We can also use the delim argument to make the getline function split the input in terms of a delimiter character.

By default, the delimiter is \n (newline). We can change this to make getline() split the input based on other characters too!

Let’s set the delim character to a space ‘ ‘ character to the above example and see what happens!

#include <iostream>
#include <string>
#include <vector> // For std::vector
#include <fstream> // For std::ifstream and std::ofstream

int main() {
    // Store the contents into a vector of strings
    std::vector<std::string> outputs;

    std::cout << "Reading from input.txt....\n";

    // Create the file object (input)
    std::ifstream infile("input.txt");

    // Temporary buffer
    std::string temp;

    // Get the input from the input file until EOF
    while (std::getline(infile, temp, ' ')) {
        // Add to the list of output strings
        outputs.push_back(temp);
    }

    // Use a range-based for loop to iterate through the output vector
    for (const auto& i : outputs)
        std::cout << i << std::endl;

    return 0;
}

Output

Reading from input.txt....
Hello
from
JournalDev
Second
Line
of
file
Last
line

Indeed, we have our space separated string now!
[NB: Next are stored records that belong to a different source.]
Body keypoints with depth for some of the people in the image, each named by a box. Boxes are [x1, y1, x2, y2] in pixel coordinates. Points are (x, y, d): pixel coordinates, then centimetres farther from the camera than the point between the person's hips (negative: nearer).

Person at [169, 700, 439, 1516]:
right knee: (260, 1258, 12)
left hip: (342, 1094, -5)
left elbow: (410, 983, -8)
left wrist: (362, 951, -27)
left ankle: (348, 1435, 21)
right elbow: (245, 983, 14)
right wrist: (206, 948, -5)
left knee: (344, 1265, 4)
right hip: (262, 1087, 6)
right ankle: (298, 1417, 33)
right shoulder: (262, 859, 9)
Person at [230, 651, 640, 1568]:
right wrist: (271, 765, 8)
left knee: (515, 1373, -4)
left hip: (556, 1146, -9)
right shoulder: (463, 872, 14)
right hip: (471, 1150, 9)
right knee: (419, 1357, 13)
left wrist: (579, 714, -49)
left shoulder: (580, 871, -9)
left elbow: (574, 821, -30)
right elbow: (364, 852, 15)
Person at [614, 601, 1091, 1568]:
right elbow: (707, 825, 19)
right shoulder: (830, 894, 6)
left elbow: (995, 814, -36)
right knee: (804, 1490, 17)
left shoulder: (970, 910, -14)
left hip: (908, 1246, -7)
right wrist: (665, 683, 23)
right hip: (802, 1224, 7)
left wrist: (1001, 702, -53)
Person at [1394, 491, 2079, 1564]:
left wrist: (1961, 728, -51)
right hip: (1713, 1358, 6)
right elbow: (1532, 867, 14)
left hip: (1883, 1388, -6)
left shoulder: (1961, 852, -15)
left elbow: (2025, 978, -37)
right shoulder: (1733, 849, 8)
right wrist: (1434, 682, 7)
Potential Issues with using std::getline()

While std::getline() is a very useful function, there could be some problems that you may face when using it along with some input streams such as std::cin.

  • std::getline() does not ignore any leading white-space / newline characters.
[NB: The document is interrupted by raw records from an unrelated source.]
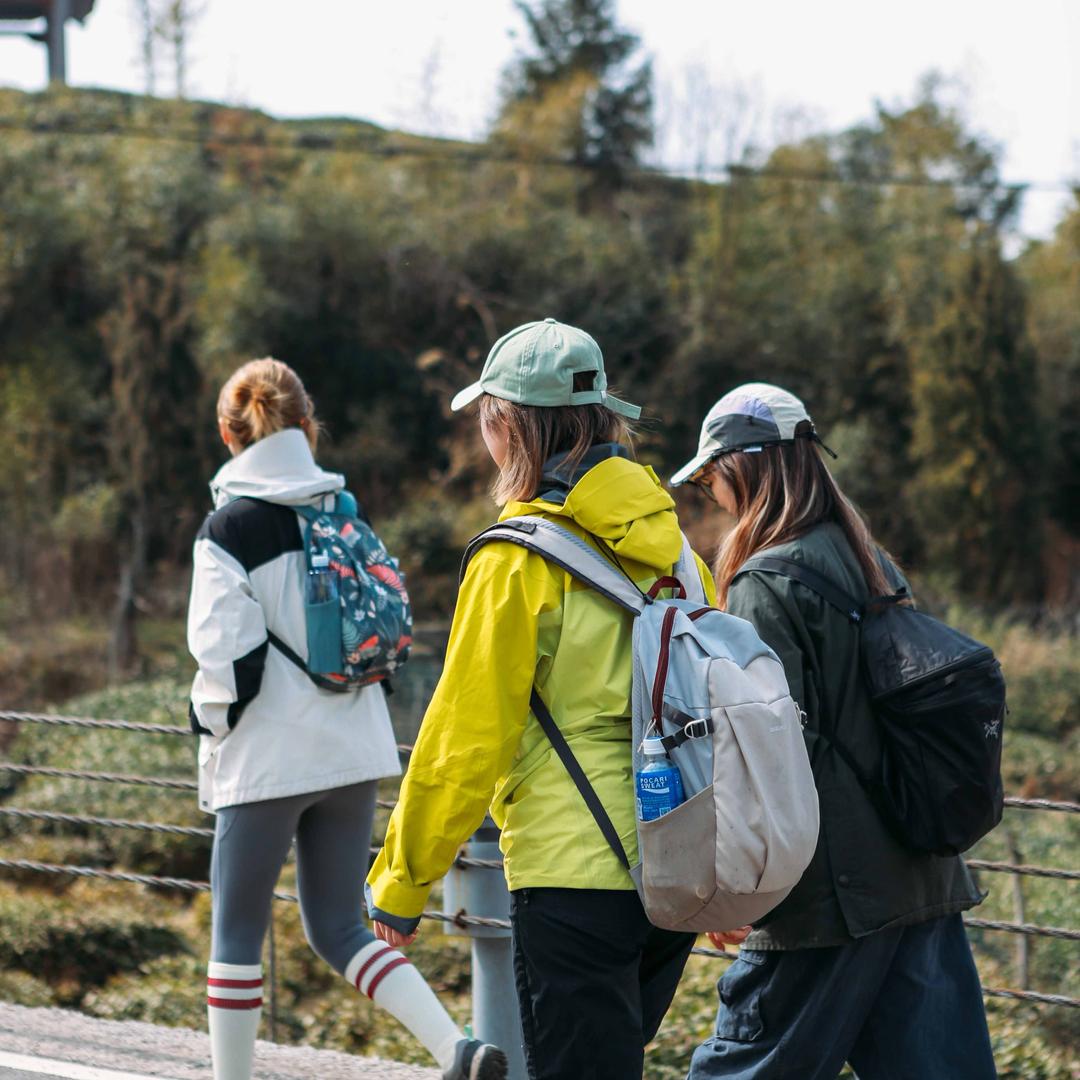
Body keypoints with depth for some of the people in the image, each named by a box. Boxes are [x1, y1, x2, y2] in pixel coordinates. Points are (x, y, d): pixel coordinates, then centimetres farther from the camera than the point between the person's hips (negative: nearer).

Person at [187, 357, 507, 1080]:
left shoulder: (231, 526, -10)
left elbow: (227, 649, -15)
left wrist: (212, 725, 1)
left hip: (268, 757, -6)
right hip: (353, 749, 6)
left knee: (236, 933, 6)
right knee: (338, 929, 12)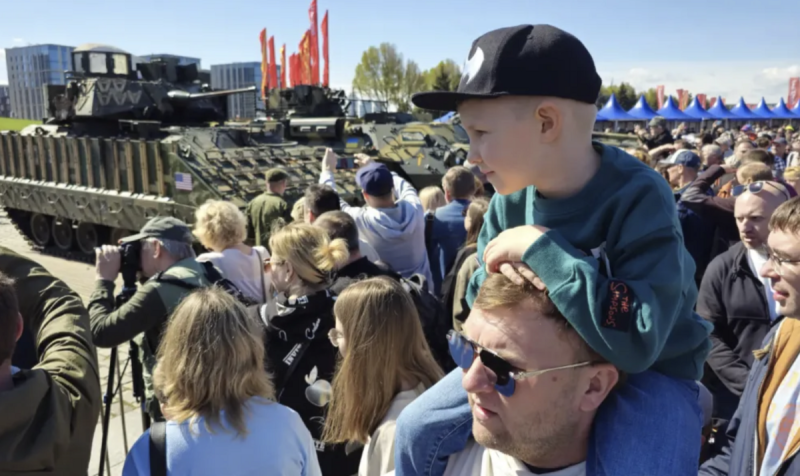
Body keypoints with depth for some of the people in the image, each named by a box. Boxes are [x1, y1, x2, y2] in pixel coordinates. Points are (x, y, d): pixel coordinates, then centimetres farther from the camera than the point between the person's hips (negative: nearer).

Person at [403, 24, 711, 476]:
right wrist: (499, 275, -22)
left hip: (647, 372, -4)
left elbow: (637, 343, -36)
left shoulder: (640, 199, -27)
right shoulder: (513, 196, -9)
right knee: (419, 429, -1)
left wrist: (539, 248, -34)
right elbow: (478, 301, 2)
Because of this, if you call std::cin >> var; just before getline(), there will be a newline still remaining in the input stream, after reading the input variable.

So, if you call getline() immediately after cin, you will get a newline instead, since it is the first character in the input stream!

To avoid this, simply add a dummy std::getline() to consume this new-line character!

The below program shows an issue with using cin just before getline().

#include <iostream>
#include <string>

int main() {
    // Define a name (String)
    std::string name;

    int id;

    std::cout << "Enter the id: ";

    std::cin >> id;

    std::cout << "Enter the Name: ";

    // Notice std::cin was the last input call!
    std::getline(std::cin, name);

    std::cout << "Id: " << id << std::endl;
    std::cout << "Name: " << name << "\n";

    return 0;
}

Output

Enter the id: 10
Enter the Name: Id: 10
Name: 

Notice that I wasn’t able to enter the name at all! Since a trailing newline was there in the input stream, it simply took that, and since it is a delimiter, it stopped reading!

Now let’s add a dummy std::getline() call just before our actual std::getline().

#include <iostream>
#include <string>

int main() {
    // Define a name (String)
    std::string name;

    int id;

    std::cout << "Enter the id: ";

    std::cin >> id;

    std::cout << "Enter the Name: ";

    // Add a dummy getline() call
    std::getline(std::cin, name);
    // Notice std::cin was the last input call!
    std::getline(std::cin, name);

    std::cout << "Id: " << id << std::endl;
    std::cout << "Name: " << name << "\n";

    return 0;
}

Output

Enter the id: 10
Enter the Name: JournalDev
Id: 10
Name: JournalDev

We’ve finally fixed our bug! This hopefully makes you think a bit more before blindly using std::getline().

Unfortunately, there are no elegant methods to get input in C++, so we must make do with what we have!


Conclusion

In this article, we learned about using std::getline() in C++. We also look at some examples which illustrate the power, and pitfalls of this function.